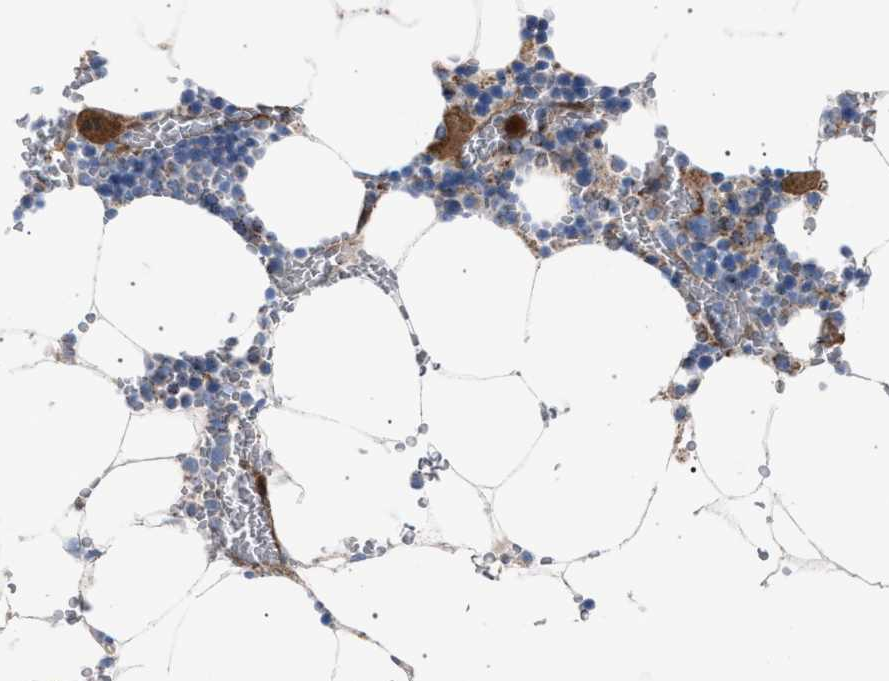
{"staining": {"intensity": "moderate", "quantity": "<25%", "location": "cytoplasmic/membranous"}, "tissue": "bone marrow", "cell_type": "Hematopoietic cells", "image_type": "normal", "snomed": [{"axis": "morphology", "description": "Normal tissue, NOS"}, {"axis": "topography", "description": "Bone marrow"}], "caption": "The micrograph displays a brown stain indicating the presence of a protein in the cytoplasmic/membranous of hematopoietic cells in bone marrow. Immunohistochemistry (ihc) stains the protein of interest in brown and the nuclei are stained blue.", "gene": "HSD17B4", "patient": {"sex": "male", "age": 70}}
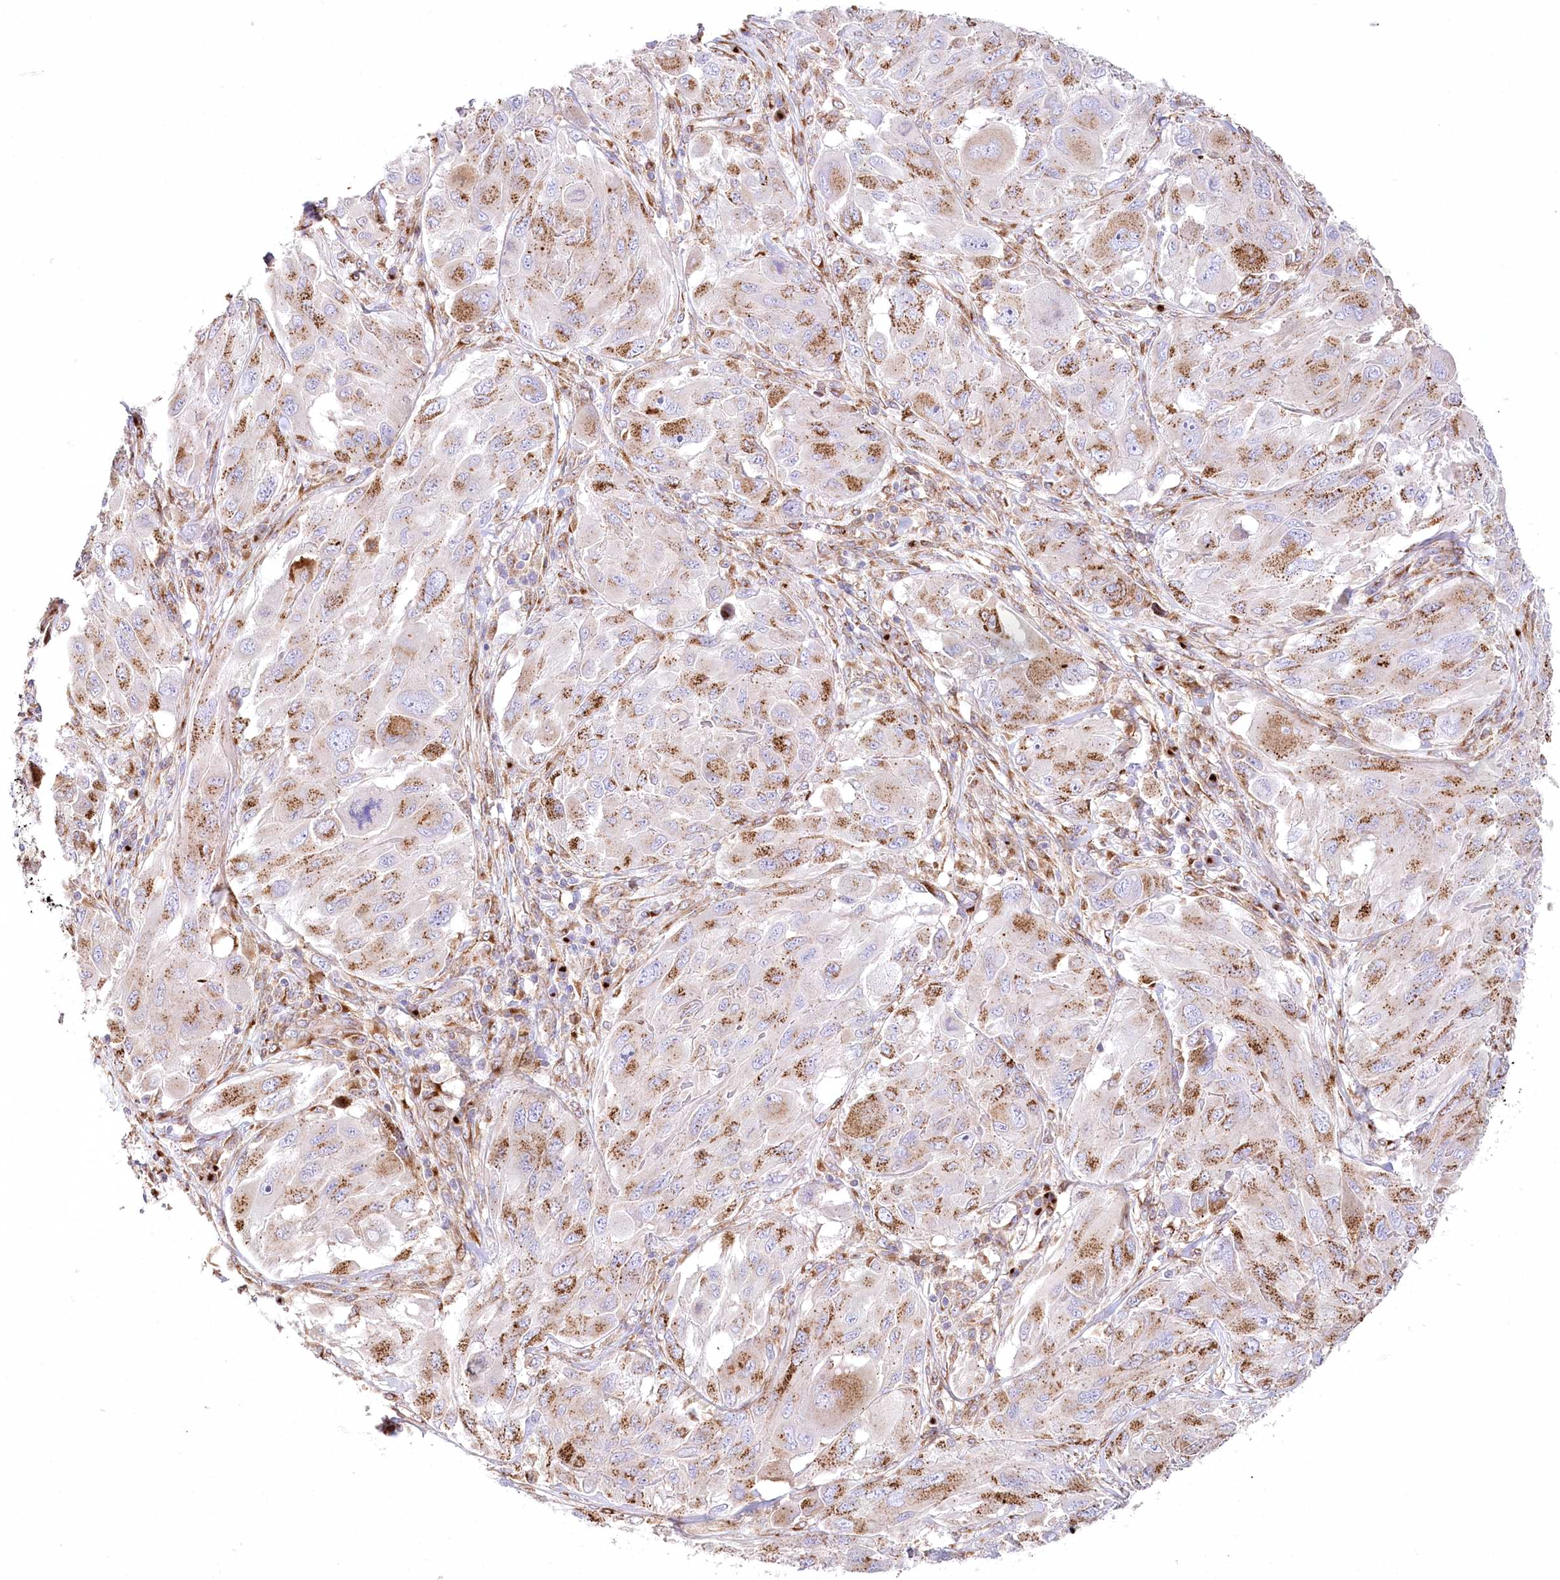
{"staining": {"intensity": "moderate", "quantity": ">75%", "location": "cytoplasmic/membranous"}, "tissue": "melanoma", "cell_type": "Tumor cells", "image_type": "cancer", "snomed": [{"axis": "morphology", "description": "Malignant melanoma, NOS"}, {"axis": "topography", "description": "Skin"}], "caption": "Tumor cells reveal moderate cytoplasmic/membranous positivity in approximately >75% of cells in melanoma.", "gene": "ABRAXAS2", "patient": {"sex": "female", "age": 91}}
---
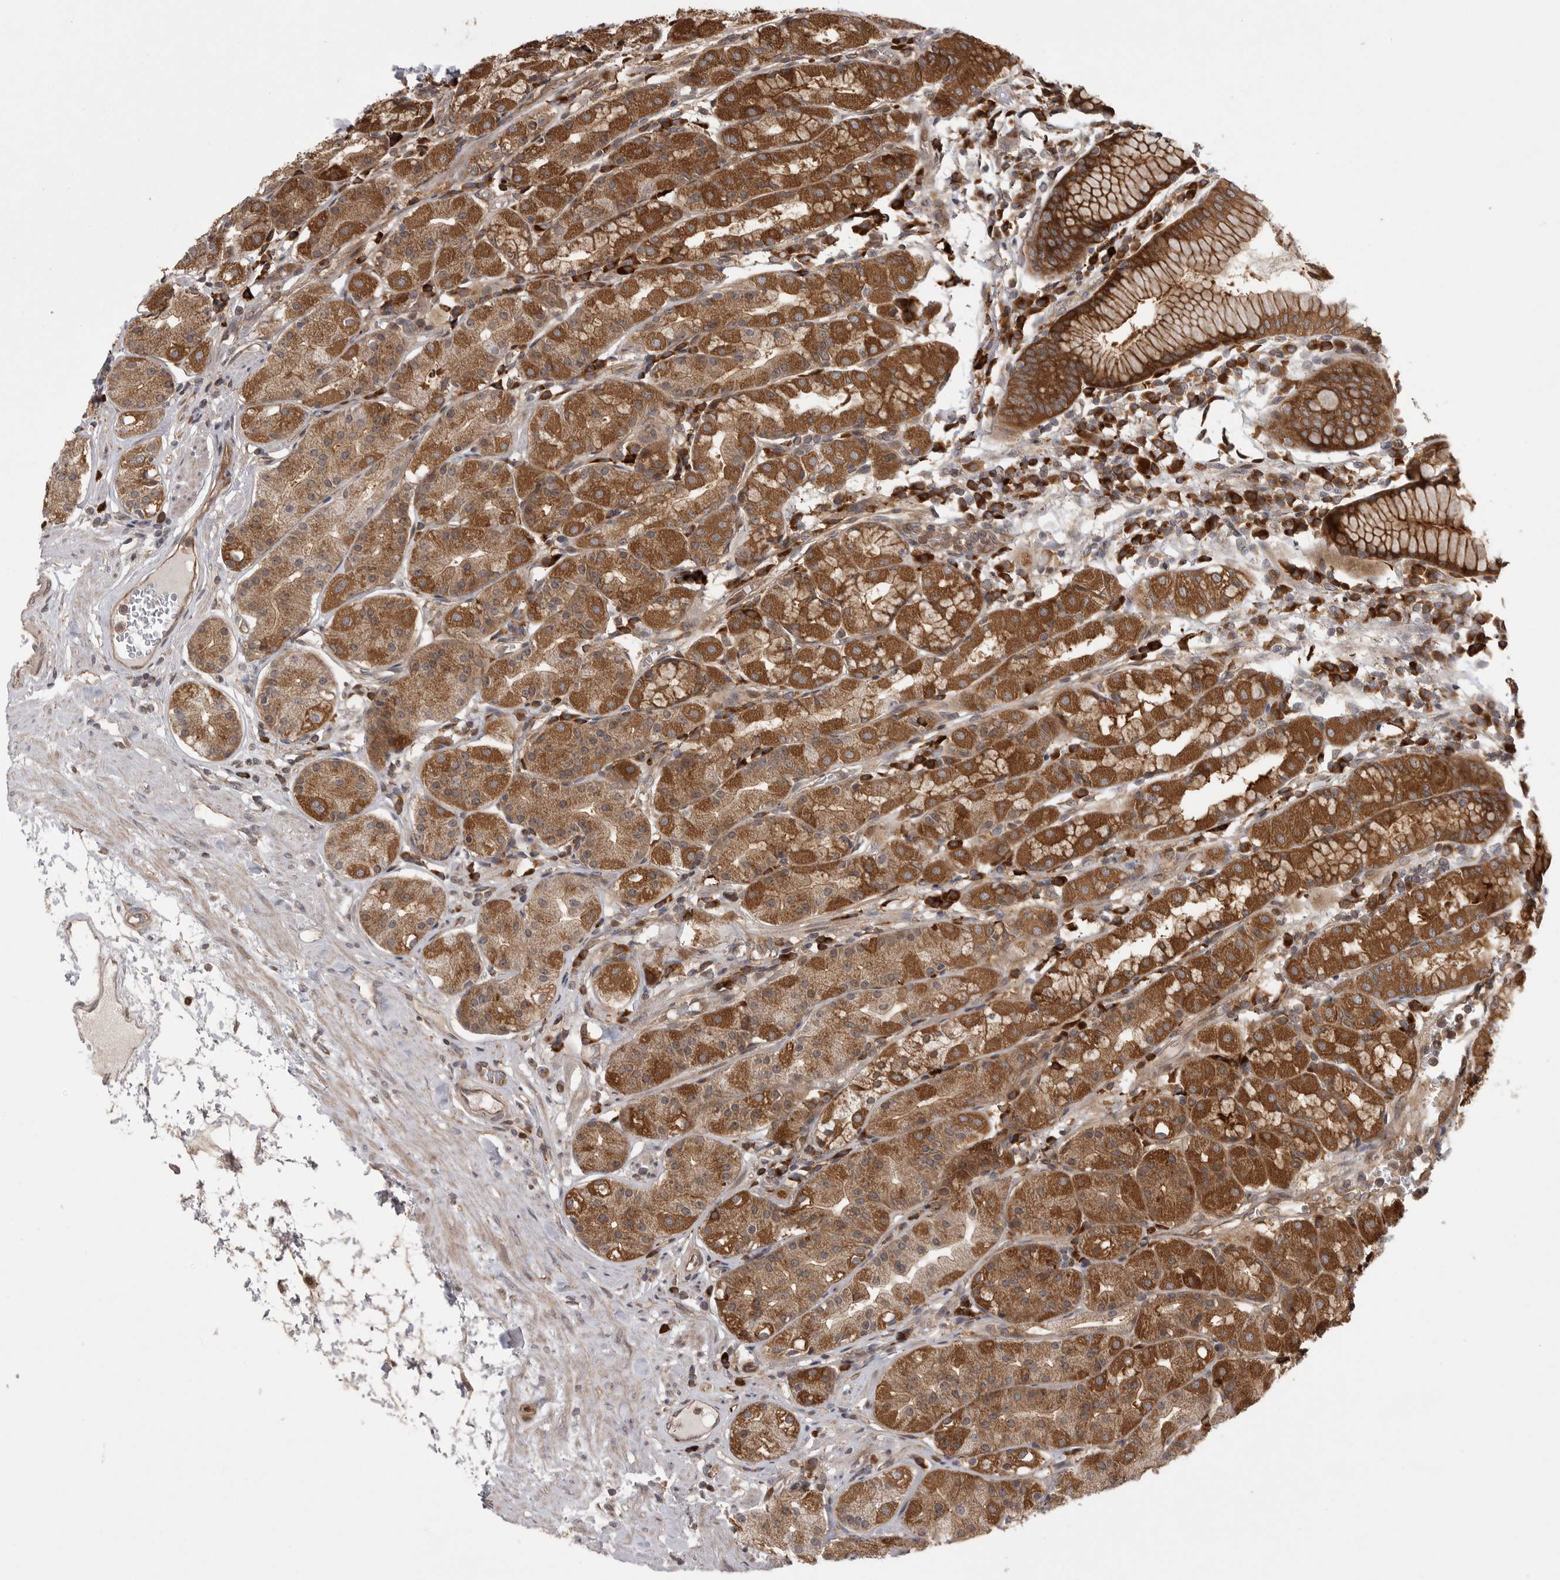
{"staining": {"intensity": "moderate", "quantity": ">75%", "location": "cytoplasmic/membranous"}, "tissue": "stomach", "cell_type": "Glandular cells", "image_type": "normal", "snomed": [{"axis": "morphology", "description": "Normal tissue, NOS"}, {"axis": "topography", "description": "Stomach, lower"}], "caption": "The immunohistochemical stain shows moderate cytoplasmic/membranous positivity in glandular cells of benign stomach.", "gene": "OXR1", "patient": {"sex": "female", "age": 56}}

→ Exercise description:
Return exactly the stretch above whose first line contains "micrograph displays a" and whose last line contains "cells reveal moderate", and nothing outside it. The pictures should not appear.

→ Answer area:
{"staining": {"intensity": "moderate", "quantity": "<25%", "location": "cytoplasmic/membranous"}, "tissue": "bone marrow", "cell_type": "Hematopoietic cells", "image_type": "normal", "snomed": [{"axis": "morphology", "description": "Normal tissue, NOS"}, {"axis": "topography", "description": "Bone marrow"}], "caption": "The micrograph displays a brown stain indicating the presence of a protein in the cytoplasmic/membranous of hematopoietic cells in bone marrow. Immunohistochemistry (ihc) stains the protein of interest in brown and the nuclei are stained blue.", "gene": "HSD17B4", "patient": {"sex": "male", "age": 70}}
{"staining": {"intensity": "moderate", "quantity": ">75%", "location": "cytoplasmic/membranous"}, "tissue": "melanoma", "cell_type": "Tumor cells", "image_type": "cancer", "snomed": [{"axis": "morphology", "description": "Malignant melanoma, NOS"}, {"axis": "topography", "description": "Skin"}], "caption": "Tumor cells reveal moderate cytoplasmic/membranous positivity in approximately >75% of cells in melanoma.", "gene": "ABRAXAS2", "patient": {"sex": "female", "age": 91}}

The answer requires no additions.